Under the NAMES RULE, the SEC will require that the names of funds reflect 80% of the fund portfolios to avoid drifting and playing games by funds. If a fund doesn't satisfy this requirement, it will have 30 days to correct this.
This rule sort of exists now for very broad things such as "equity", "bonds" in funds' names, but the new rules will also apply to more specific things like "growth", "value", "dividend", "small/mid/large-caps", "foreign", "global", "investment-grade", "high yield", etc in the fund names.
I don't know what will happen to M* Fund Category Definitions (2023) or similar published by others.
Critics say that many funds may move to more generic names or the rule may limit fund managers' flexibility.
SEC
Press Release Names Rule
https://www.sec.gov/news/press-release/2023-188Fact Sheet
https://www.sec.gov/files/33-11238-fact-sheet.pdfFinal Rule (283 pages)
https://www.sec.gov/files/rules/final/2023/33-11238.pdfM* Fund Categories
https://pdfhost.io/v/K3mzSxMmx_MStar_Categories_Funds_April2023_091423
Comments
To the extent that this rule change has any effect, I would tend to agree with the critics on the former (move toward generic names). But upon cursory examination (I haven't looked at the full rule yet), it doesn't look like the rule has teeth.
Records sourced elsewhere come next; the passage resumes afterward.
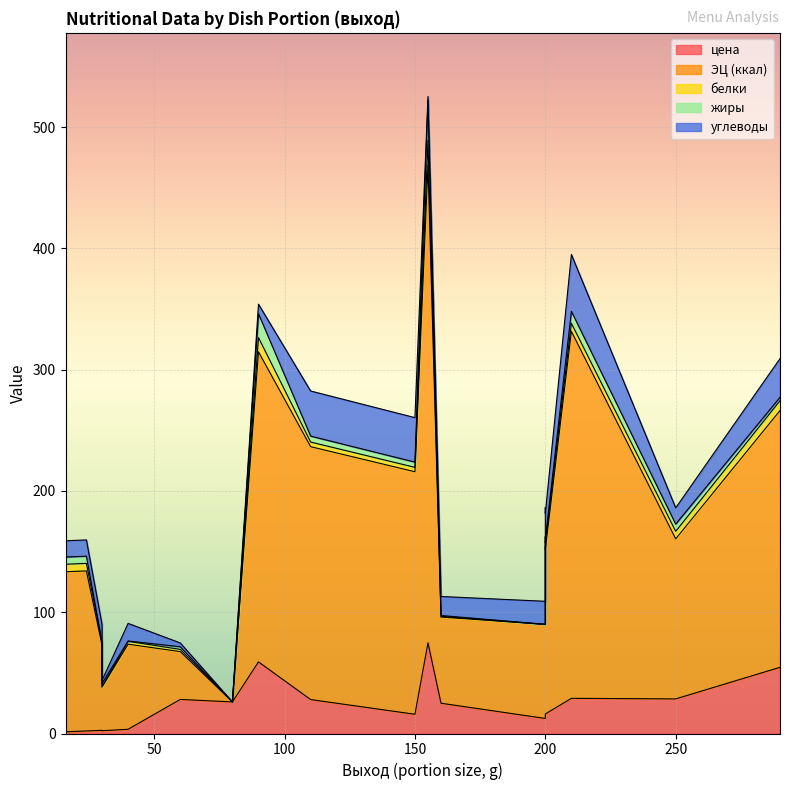

The value of жиры at 290 is 2.8. True or false?

True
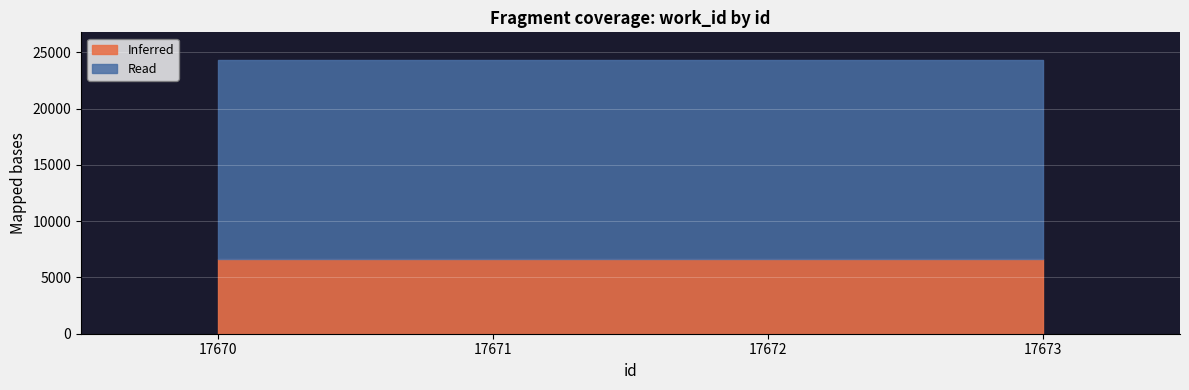

At 17672, list the series in order from largest to smallest.

Read, Inferred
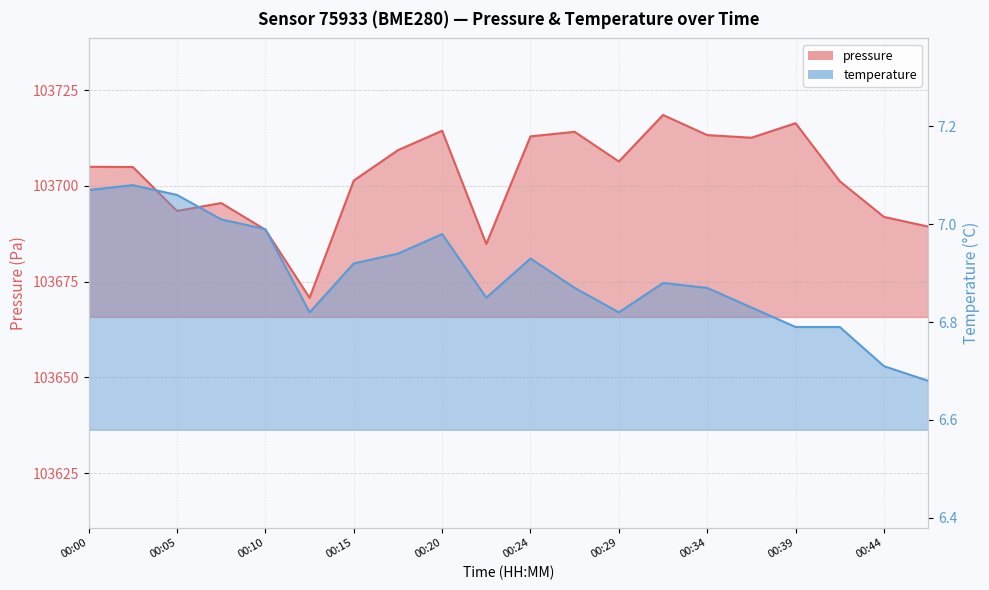

At 00:39, list the series in order from largest to smallest.

pressure, temperature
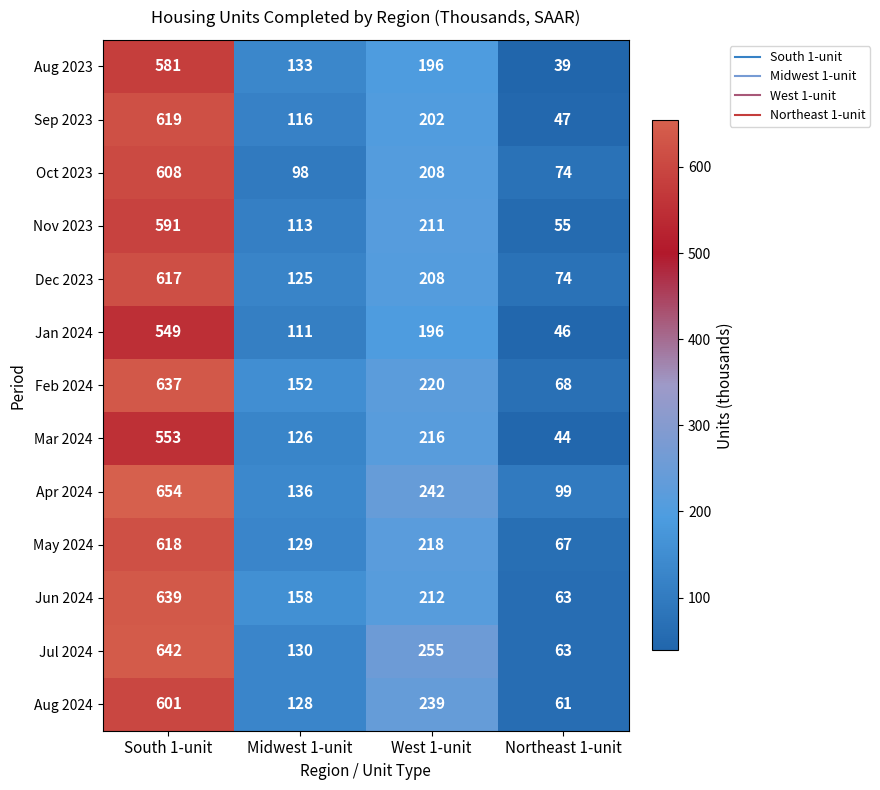

Which category has the highest value across all series?

South 1-unit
The PR says that "The [new rule] will include enhanced prospectus disclosure requirements for terminology used in fund names, including a requirement that any terms used in the fund’s name that suggest an investment focus must be consistent with those terms’ plain English meaning or established industry use."
Consider Bill Miller's Legg Mason Value Trust. For much of its existence, it was classified as a growth fund, e.g. Fortune, Jan 27,2006.
Bill Miller argued that he was a value investor, and the Legg Mason prospectus described this: Prospectus, July 2006
More succinctly, from The Street (2001): Miller was a relative value investor, though with a distinctive way of valuing companies. As such, and especially with the detailed definition of intrinsic value in the prospectus, I suspect that his fund would have passed the new SEC rule. IOW, a pretty toothless rule.
Will PRWCX have to change its name? “Capital Appreciation” sounds a bit broad. You could load up on old comic books with a name like that.
HSGFX = “Capital Depreciation” ?
https://www.ici.org/news-release/23-news-names-rule-vote-statement
It all started out with the SEC looking to eliminate abuses of the ESG designations and the fund industry supported this. But then, the SEC proceeded on a grander scale of looking at all funds that were using fund "styles" quite loosely. Irony was that at the end, the SEC pulled out all the ESG related stuff out into another ESG focused rule, and the fund industry got stuck with this Names Rule.
Be careful with what you wish - you may get that or something entirely different!